De las conversaciones con ex ministros y ex altos funcionarios ministeriales que ejercieron durante diversos gobiernos, se concluye que es preferible desempeñar el cargo de entrenador de la selección nacional de fútbol. Este apenas trabaja con 22 jugadores y algunos asistentes y directivos, en cambio el ministro –por ejemplo en educación- tiene que trabajar con 300 mil profesores y 8 millones de alumnos. El entrenador sabe bien cuándo empieza y cuándo termina su contrato, y si se lo rescinden repentinamente, le pagan como si hubiera cumplido todo el período. En cambio el ministro, sólo se entera con horas de adelanto cuándo empieza y nunca sabe cuándo y cómo concluirá, sin derecho a cobrar por los meses en los que queda desempleado. El entrenador una vez que se retira, así sea luego de un catastrófico desempeño, puede disfrutar de sus vacaciones sin mayor rendición de cuentas, en cambio el ministro debe quedarse en Lima, cuidar de su seguridad y rodearse de un ejército de abogados para que lo defiendan de los juicios que le abre cualquier afectado por su gestión o el propio Congreso de la República.

Por otro lado, pocos entendidos esperan seriamente del entrenador que la selección nacional llegue más allá de un empate en el 4to lugar y rara vez juzgan su moralidad. En cambio, de un ministro se espera grandes logros además de liderazgo, capacidad profesional, gestión eficaz y sobre todo idoneidad moral. Se espera que sea capaz de vencer cualquier tentación de favorecer a sus familiares o a empresas a las que pudieran estar vinculados, y de censurar a cualquiera de su entorno que sea sospechoso de corrupción, así sea un asesor, viceministro o director general. Por si fuera poco, el entrenador gana hasta cinco veces más que el ministro y difícilmente “se quema” como le ha ocurrido a la mayoría de los ex ministros en los últimos 15 años, que han terminado escondidos.

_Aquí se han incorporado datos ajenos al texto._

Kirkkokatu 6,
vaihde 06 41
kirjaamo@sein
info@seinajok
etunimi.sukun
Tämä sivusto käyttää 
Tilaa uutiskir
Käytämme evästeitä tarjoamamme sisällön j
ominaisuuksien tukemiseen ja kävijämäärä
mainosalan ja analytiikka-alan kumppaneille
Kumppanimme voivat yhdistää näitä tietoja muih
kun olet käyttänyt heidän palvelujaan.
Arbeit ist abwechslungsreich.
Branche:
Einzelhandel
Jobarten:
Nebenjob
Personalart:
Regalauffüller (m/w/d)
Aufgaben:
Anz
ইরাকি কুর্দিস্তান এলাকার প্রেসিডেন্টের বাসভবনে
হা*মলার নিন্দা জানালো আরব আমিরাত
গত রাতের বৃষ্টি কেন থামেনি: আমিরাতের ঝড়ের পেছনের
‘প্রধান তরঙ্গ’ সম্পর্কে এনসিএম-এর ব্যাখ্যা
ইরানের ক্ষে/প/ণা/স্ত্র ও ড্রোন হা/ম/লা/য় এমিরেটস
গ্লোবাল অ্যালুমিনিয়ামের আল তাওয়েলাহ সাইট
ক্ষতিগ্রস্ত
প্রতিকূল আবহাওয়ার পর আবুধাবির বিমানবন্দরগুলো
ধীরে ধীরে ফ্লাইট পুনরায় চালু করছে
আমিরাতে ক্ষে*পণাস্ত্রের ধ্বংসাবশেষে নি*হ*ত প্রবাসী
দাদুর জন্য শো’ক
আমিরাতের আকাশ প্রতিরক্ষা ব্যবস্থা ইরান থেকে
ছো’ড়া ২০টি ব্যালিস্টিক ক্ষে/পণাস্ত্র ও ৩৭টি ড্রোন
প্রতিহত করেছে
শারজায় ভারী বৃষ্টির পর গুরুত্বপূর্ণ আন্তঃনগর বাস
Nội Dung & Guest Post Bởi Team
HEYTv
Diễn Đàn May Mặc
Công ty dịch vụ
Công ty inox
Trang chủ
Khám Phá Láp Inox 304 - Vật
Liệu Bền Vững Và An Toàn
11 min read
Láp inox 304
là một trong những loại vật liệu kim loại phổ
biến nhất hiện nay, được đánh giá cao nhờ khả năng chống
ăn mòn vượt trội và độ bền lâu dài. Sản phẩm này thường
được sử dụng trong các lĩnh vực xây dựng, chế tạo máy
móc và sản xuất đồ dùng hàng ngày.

¿Cuál es entonces el aliciente para que un profesional de alto nivel acepte ser ministro en esta coyuntura y con un gobierno como el actual? Dura interrogante que Alejandro Toledo y Carlos Ferrero tienen que resolver. No basta ofrecer autonomía para cumplir las metas acordadas, apoyo presupuestal y facilidades para ejercer el liderazgo del sector (cosa inusual, dicho sea de paso). A algo tiene que comprometerse el Presidente respecto a sí mismo.